------ Data provided ------

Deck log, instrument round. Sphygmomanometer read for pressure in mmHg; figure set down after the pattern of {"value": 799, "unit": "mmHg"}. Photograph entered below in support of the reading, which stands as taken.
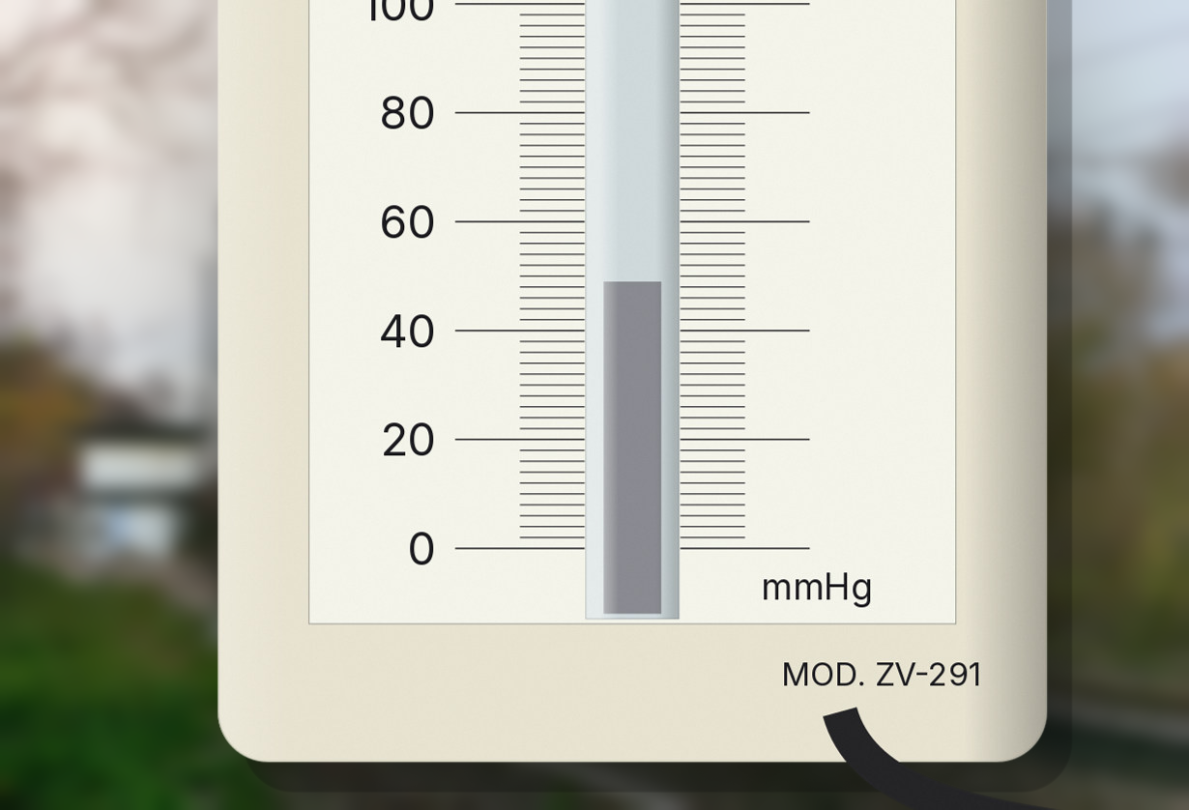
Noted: {"value": 49, "unit": "mmHg"}
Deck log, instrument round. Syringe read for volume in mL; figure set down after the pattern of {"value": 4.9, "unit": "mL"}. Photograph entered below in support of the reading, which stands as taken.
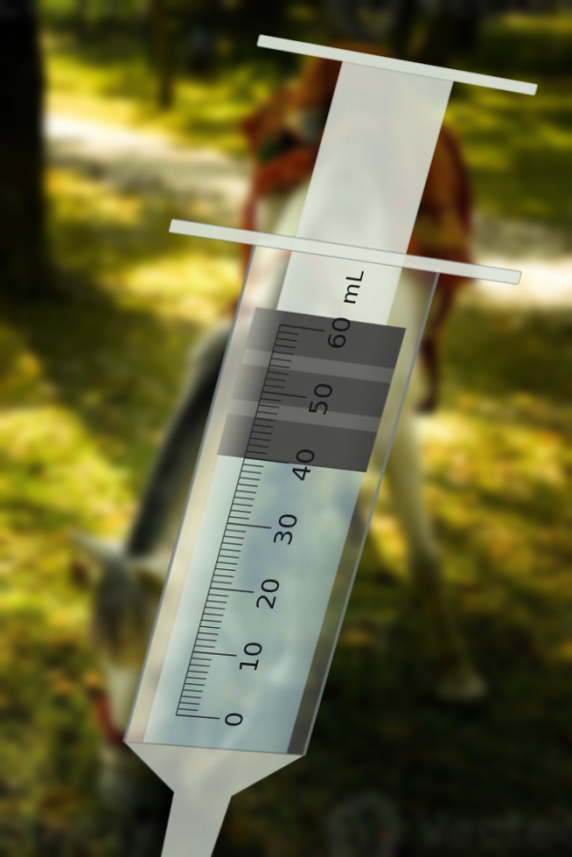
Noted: {"value": 40, "unit": "mL"}
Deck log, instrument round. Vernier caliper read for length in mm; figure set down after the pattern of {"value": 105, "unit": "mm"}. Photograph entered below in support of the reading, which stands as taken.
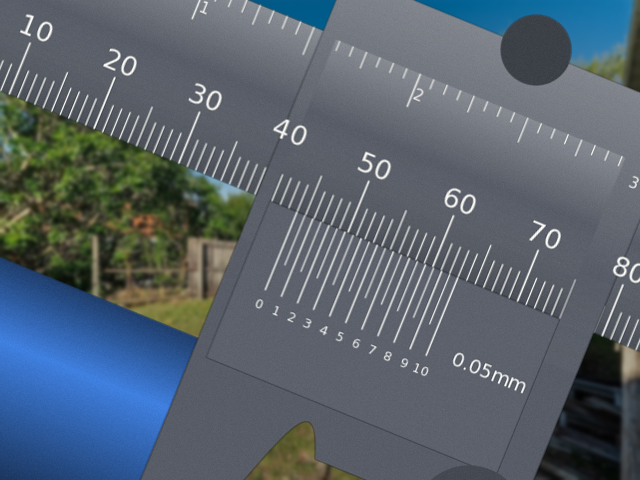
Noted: {"value": 44.0, "unit": "mm"}
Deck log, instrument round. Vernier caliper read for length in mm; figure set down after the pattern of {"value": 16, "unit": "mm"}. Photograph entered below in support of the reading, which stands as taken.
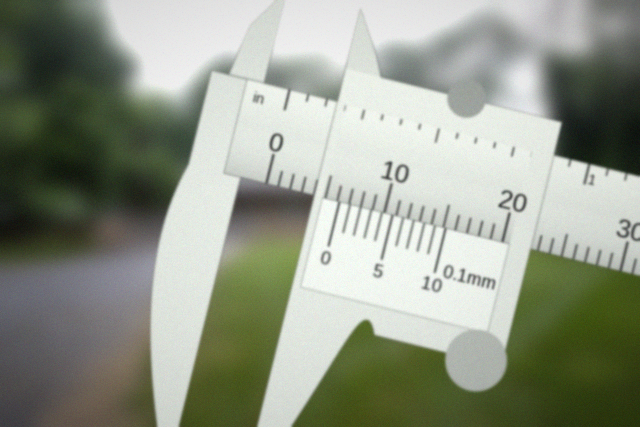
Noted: {"value": 6.2, "unit": "mm"}
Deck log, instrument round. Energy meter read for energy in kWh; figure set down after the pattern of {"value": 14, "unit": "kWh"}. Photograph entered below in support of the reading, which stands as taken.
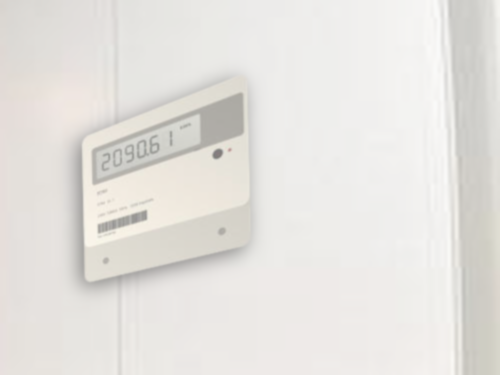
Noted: {"value": 2090.61, "unit": "kWh"}
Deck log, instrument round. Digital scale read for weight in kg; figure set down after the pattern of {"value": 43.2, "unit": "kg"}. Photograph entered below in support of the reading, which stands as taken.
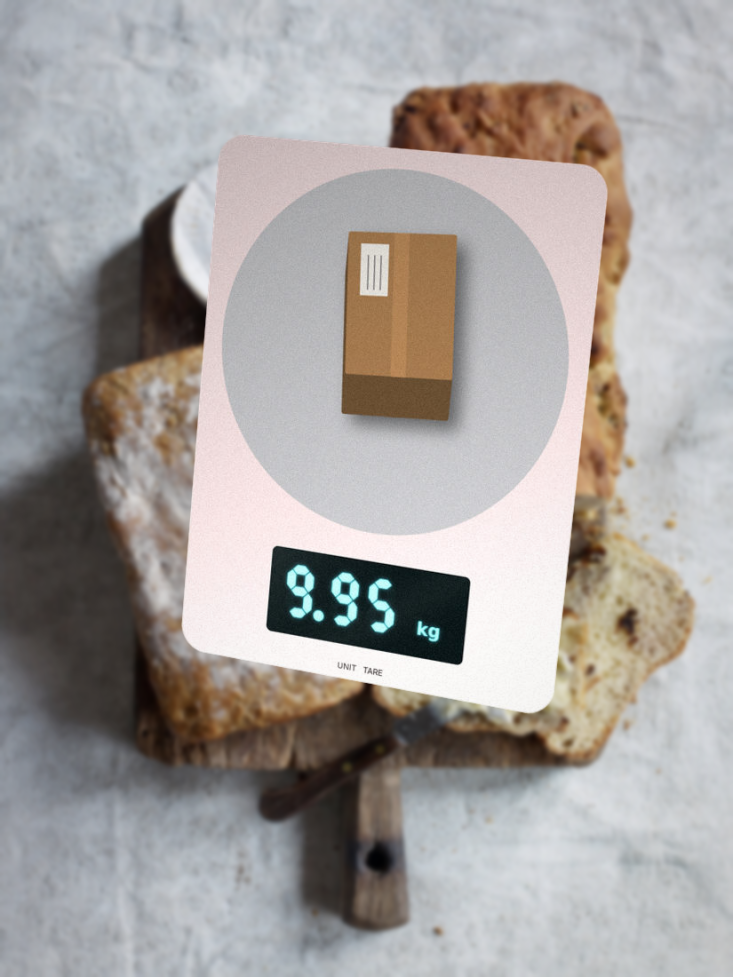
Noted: {"value": 9.95, "unit": "kg"}
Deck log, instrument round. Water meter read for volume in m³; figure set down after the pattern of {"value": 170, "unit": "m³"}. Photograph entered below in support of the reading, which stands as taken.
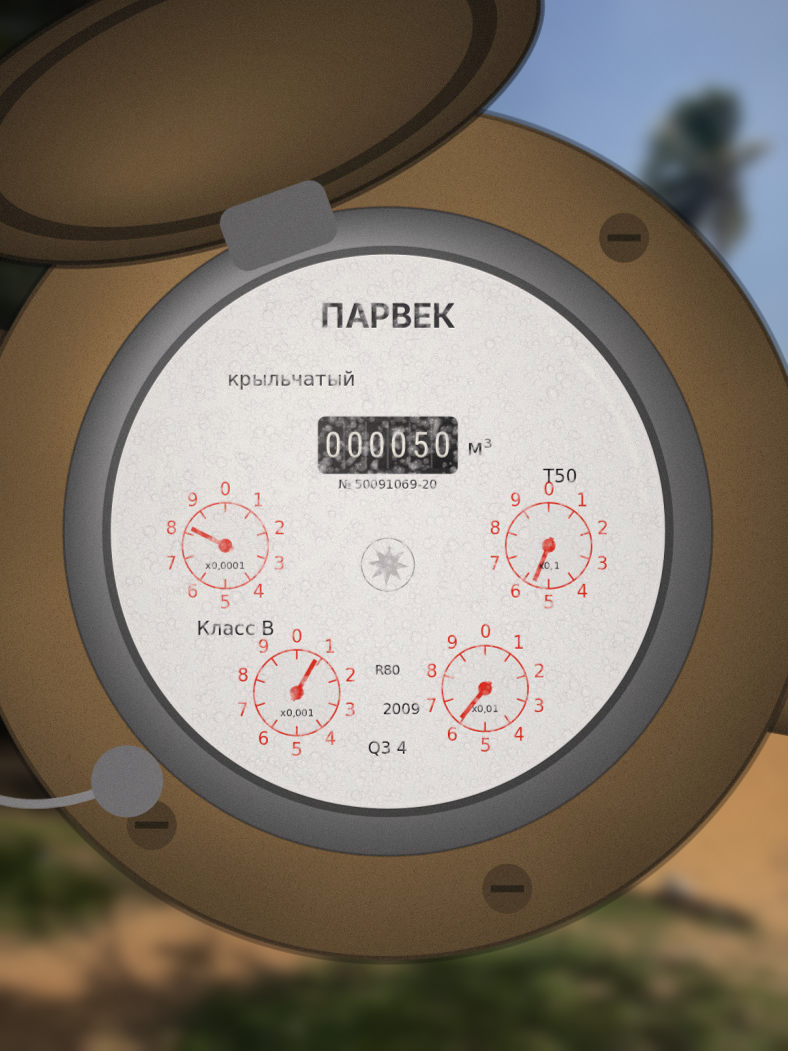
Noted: {"value": 50.5608, "unit": "m³"}
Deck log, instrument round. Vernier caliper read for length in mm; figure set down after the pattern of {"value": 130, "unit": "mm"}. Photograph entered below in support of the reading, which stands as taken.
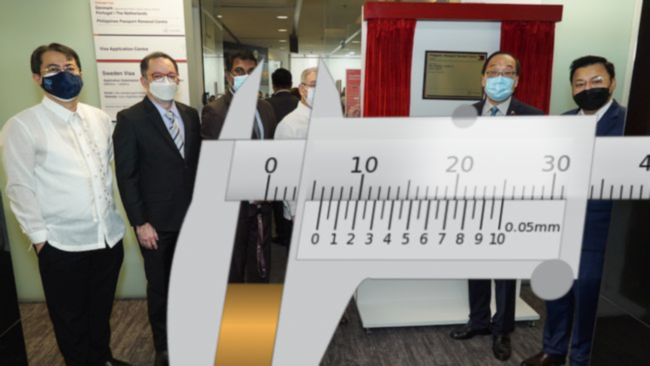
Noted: {"value": 6.0, "unit": "mm"}
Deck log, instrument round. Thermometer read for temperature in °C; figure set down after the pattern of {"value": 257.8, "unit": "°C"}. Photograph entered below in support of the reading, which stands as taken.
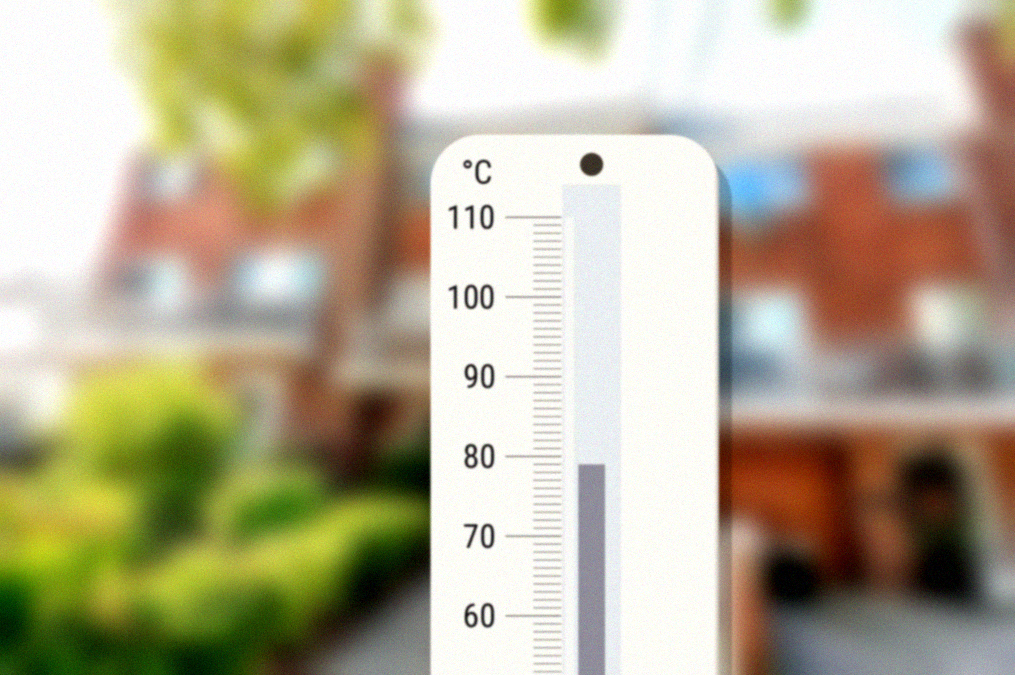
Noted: {"value": 79, "unit": "°C"}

------

* _Task statement_
Format the lines above as a JSON list of strings, one string per line, skipping blank lines. Omit the pictures from the list.

* _Task answer_
[
  "Deck log, instrument round. Sphygmomanometer read for pressure in mmHg; figure set down after the pattern of {\"value\": 799, \"unit\": \"mmHg\"}. Photograph entered below in support of the reading, which stands as taken.",
  "Noted: {\"value\": 49, \"unit\": \"mmHg\"}",
  "Deck log, instrument round. Syringe read for volume in mL; figure set down after the pattern of {\"value\": 4.9, \"unit\": \"mL\"}. Photograph entered below in support of the reading, which stands as taken.",
  "Noted: {\"value\": 40, \"unit\": \"mL\"}",
  "Deck log, instrument round. Vernier caliper read for length in mm; figure set down after the pattern of {\"value\": 105, \"unit\": \"mm\"}. Photograph entered below in support of the reading, which stands as taken.",
  "Noted: {\"value\": 44.0, \"unit\": \"mm\"}",
  "Deck log, instrument round. Vernier caliper read for length in mm; figure set down after the pattern of {\"value\": 16, \"unit\": \"mm\"}. Photograph entered below in support of the reading, which stands as taken.",
  "Noted: {\"value\": 6.2, \"unit\": \"mm\"}",
  "Deck log, instrument round. Energy meter read for energy in kWh; figure set down after the pattern of {\"value\": 14, \"unit\": \"kWh\"}. Photograph entered below in support of the reading, which stands as taken.",
  "Noted: {\"value\": 2090.61, \"unit\": \"kWh\"}",
  "Deck log, instrument round. Digital scale read for weight in kg; figure set down after the pattern of {\"value\": 43.2, \"unit\": \"kg\"}. Photograph entered below in support of the reading, which stands as taken.",
  "Noted: {\"value\": 9.95, \"unit\": \"kg\"}",
  "Deck log, instrument round. Water meter read for volume in m³; figure set down after the pattern of {\"value\": 170, \"unit\": \"m³\"}. Photograph entered below in support of the reading, which stands as taken.",
  "Noted: {\"value\": 50.5608, \"unit\": \"m³\"}",
  "Deck log, instrument round. Vernier caliper read for length in mm; figure set down after the pattern of {\"value\": 130, \"unit\": \"mm\"}. Photograph entered below in support of the reading, which stands as taken.",
  "Noted: {\"value\": 6.0, \"unit\": \"mm\"}",
  "Deck log, instrument round. Thermometer read for temperature in °C; figure set down after the pattern of {\"value\": 257.8, \"unit\": \"°C\"}. Photograph entered below in support of the reading, which stands as taken.",
  "Noted: {\"value\": 79, \"unit\": \"°C\"}"
]